Les faits racontés dans L’événement peut-être plus tôt, ils résonnent dans l’actualité. La lecture du livre a eu l’effet d’une révélation pour Audrey Diwan. « Le premier choc a été de mesurer la différence entre un avortement tel qu’il est pratiqué aujourd’hui et un avortement clandestin, confie-t-elle. Comme il y a peu de représentations, je faisais partie de ces personnes qui avaient mal imaginé la réalité de ce chemin, sa dureté, la solitude.

Son film le retranscrit. Certaines scènes ne laissent pas la possibilité de détourner le regard. « Je ne vois aucune raison de le faire, commente le cinéaste. J’ai l’impression qu’on ne s’interroge sur la dureté des images qu’à certains endroits et à propos de certains sujets.

Elle ajoute : « Combien de films de restitution de guerre sont violents et n’épargnent aucun détail ? De la même manière, on m’a demandé pourquoi faire un film sur l’avortement alors que c’était dans le passé. C’est la même analogie. Disons que la prochaine fois à celui qui propose un film sur la Seconde Guerre mondiale.

“Les mots sont les nerfs du changement”

Jugement, peurs, propos intrusifs, comportements déplacés… L’héroïne affronte le regard de son entourage, ses amis, les hommes, les médecins et la société, tout au long du film. Ce look, “il a évolué”, selon Audrey Diwan, mais il reste encore des résidus. L’un d’eux est mesurable par une chose, nous dit-elle : le silence et la honte.

Audrey Diwan elle-même a eu un avortement dans sa vie. Le dire, le formuler, « c’est dur », concède-t-elle. Lorsqu’elle est allée au festival de Venise, elle hésitait à en parler ouvertement, « alors [qu’elle] travaillé pendant trois ans contre le silence ». “Quelque chose de très insidieux et d’inconscient persiste”, observe-t-elle.

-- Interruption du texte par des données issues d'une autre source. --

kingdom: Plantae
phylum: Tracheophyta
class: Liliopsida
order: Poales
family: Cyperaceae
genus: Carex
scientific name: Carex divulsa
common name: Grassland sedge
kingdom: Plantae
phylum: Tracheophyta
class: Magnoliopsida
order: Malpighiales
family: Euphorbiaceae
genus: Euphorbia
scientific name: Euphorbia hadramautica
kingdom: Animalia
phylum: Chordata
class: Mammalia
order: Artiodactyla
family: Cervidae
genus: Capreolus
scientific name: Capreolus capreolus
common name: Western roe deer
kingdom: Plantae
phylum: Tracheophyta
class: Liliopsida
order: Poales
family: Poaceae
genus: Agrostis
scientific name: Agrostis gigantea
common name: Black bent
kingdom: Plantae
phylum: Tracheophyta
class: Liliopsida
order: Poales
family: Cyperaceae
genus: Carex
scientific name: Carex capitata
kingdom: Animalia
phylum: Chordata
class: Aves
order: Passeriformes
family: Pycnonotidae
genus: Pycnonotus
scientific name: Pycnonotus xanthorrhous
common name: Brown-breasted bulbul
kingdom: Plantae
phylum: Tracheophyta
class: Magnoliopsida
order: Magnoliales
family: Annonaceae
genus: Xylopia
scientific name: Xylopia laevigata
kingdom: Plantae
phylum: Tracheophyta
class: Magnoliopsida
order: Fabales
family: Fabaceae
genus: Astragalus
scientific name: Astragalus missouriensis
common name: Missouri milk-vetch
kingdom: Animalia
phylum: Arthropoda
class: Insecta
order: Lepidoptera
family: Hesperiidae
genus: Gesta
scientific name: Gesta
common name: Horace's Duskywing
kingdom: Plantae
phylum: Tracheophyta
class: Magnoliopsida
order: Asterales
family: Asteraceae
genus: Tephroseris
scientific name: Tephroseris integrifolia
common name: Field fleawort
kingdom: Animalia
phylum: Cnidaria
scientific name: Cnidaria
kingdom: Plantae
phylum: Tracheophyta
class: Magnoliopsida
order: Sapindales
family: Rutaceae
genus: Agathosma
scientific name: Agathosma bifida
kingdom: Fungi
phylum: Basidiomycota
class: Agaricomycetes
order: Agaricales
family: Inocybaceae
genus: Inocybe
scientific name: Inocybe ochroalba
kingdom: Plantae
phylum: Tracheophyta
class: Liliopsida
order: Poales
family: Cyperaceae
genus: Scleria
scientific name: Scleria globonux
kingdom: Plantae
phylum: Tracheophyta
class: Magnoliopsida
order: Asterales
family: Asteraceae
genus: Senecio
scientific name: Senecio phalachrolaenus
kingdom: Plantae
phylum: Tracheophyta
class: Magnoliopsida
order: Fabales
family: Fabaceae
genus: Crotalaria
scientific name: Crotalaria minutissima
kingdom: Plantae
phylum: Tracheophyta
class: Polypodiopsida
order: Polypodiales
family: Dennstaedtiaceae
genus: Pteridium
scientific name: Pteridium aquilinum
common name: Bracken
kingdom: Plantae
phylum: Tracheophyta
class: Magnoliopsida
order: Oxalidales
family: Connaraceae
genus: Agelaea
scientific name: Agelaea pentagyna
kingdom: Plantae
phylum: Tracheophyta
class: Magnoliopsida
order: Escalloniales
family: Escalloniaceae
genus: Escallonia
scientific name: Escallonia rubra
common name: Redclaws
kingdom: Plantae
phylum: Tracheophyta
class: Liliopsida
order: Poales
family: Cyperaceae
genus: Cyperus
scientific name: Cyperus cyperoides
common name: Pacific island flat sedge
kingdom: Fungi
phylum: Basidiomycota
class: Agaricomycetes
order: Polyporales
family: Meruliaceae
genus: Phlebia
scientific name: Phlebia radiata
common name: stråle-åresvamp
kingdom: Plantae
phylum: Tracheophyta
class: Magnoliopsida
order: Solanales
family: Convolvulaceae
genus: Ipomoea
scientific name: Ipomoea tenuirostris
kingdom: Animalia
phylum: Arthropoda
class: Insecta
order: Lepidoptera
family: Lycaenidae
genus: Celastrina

La liberté d’expression est nécessaire. « Les mentalités changent à partir du moment où on met des mots. Les mots sont le nerf du changement », affirme-t-elle. La question nous concerne tous.

« Quand on me dit que j’ai fait un film féminin sur un sujet féminin, j’ai envie de hurler. Il est hors de question pour moi d’agir sur l’idée que l’avortement est une histoire de femmes. Vous n’avez pas d’enfant seule, vous ne tombez pas enceinte seule. Comme ce n’est pas le cas, je ne suis pas seul responsable du cheminement, de cette décision. C’est un sujet qui ne se limite pas à la condition féminine. L’événement est partagé.